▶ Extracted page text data
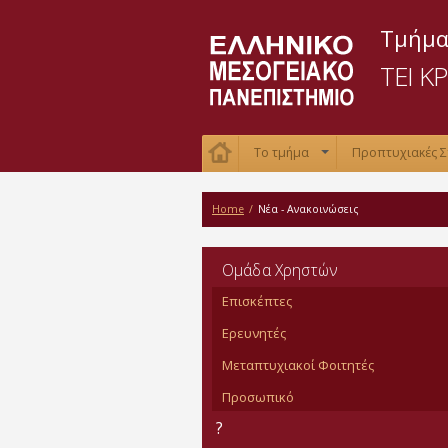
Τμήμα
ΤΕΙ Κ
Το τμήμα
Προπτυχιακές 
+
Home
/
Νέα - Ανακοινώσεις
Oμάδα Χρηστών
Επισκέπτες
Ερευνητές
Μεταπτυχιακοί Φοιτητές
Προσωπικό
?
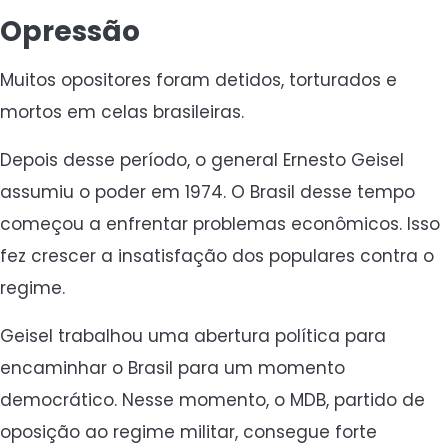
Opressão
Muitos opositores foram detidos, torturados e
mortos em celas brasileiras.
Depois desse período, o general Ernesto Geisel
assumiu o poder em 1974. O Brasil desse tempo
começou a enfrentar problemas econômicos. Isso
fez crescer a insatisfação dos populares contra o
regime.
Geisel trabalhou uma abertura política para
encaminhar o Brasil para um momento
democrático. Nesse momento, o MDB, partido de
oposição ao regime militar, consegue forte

▶ What the exercise asks
From the data, list each line in which the string "para" appears.

▶ Solution
Geisel trabalhou uma abertura política para
encaminhar o Brasil para um momento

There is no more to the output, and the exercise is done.